われわれは自分たちのことは棚に上げて、そのほかのことを責め立てるものだ
... we naturally blame anything but ourselves. (p. 10)


 自分たちは自由、正義、繁栄を増大させるために努力してきたのに、現実には隷従と悲惨な生活が発生しているのは、何か邪悪な力が働いてわれわれの意図を挫いたのではないか──こういう雰囲気が当時の社会を支配していたとハイエクは指摘し、しかしながら本当のところ、大切にしてきた理想のいくつかを追求してきたことが裏目に出たのであり、われわれが誤った結果だ、と真の解答を示しています。

 第二次世界大戦中の目標として、イギリスは「自由」「民主主義」という理念を掲げたが、その戦前の時点でイギリスにおいてさえ、それらは脅かされており、他の国ではすでに破壊されていたとハイエクはいいます。

 これは序文にも詳しくありましたようにイギリスは思想的に後進国であるという立場からの発想です。社会主義思想はすでにヨーロッパで試みられ勝利を得ており、なかでもドイツとイタリアではその変化が早く実現してしまったが、幸いなことにイギリスは遅れているからドイツのようになっていないにすぎなかったのだというわけです。そのためドイツのナチスとイギリスの理想との衝突が避けがたくなっただけであり、実はイギリス国内でも同じことが起こっていて、そちらのほうが勝ちつつあるという説明を、ハイエクは展開しています。

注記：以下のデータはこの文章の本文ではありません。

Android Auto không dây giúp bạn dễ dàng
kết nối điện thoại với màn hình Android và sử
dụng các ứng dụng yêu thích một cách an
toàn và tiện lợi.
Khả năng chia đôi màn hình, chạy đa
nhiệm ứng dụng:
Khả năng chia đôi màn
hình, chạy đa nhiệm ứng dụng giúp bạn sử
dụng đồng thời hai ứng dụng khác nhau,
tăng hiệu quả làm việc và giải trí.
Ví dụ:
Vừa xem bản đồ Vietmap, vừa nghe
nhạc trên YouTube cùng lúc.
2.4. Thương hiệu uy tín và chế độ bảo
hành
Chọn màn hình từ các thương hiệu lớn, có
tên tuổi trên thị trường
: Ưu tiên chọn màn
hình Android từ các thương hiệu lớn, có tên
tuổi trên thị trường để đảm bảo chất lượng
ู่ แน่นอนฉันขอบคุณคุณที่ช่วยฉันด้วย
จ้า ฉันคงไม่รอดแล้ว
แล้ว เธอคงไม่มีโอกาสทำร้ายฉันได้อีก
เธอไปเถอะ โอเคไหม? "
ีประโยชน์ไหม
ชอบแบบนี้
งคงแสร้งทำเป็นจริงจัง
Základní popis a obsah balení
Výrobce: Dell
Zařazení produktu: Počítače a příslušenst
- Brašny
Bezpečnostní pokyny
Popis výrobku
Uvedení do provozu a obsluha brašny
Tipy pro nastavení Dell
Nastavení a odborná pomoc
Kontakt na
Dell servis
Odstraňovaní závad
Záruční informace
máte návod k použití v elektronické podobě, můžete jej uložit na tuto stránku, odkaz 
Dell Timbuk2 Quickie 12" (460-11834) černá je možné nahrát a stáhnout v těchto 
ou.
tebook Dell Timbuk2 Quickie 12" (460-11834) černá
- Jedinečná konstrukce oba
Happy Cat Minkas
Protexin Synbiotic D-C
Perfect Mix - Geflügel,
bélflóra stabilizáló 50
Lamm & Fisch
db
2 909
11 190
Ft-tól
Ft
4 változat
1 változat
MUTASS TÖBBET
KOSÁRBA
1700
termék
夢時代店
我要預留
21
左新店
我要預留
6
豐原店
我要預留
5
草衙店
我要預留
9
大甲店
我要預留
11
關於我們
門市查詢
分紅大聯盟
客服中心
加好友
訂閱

 そして、全体主義体制を樹立させた思想上の傾向は全体主義に屈したドイツのような国だけにあるのではなく、イギリスも着実にそちらのほうに向かっており、戦争に連合軍が勝ったときには、この基本的な問題に直面しなければならなくなる、とハイエクは予言しました。そして、この予言は的中し、まさにハイエクがここで指摘したことが戦後のイギリスで起こりました。すなわち、労働党が勝って政権を握り、私有財産廃止のほうに(ばく)進したのです。

 これは戦争が終わる前のイギリスの状況を見事に見通した、まことに先見的な洞察が示された箇所だと思います。

 ちなみに、戦後のイギリス政治は「ゴー・ストップ」といわれ、「ゴー」とは労働党の政策で、「ストップ」は保守党の政策だというのが従来の解釈でした。しかし、どちらも同じ方向に行くものであり、単にスピードの差だったということがよくわかってきました。つまり、同じ方向に向かって労働党は早く進もうとする。保守党はそんなに早く行くな、というだけの差だった。結局、保守党は自信がなかったので、労働党に反対するけれども、代案としては「早く行くな」としかいえなかったにすぎず、本当に保守党が「ストップ」をかけて進行方向を変えたのは、サッチャー首相の時代になってからでした。結局、戦後のイギリスにおける労働党と保守党の違いや対立は、ハイエクが指摘した第二次世界大戦のころのヨーロッパにおけるイタリア・ドイツ対イギリスという構図と同じだと考えていいでしょう。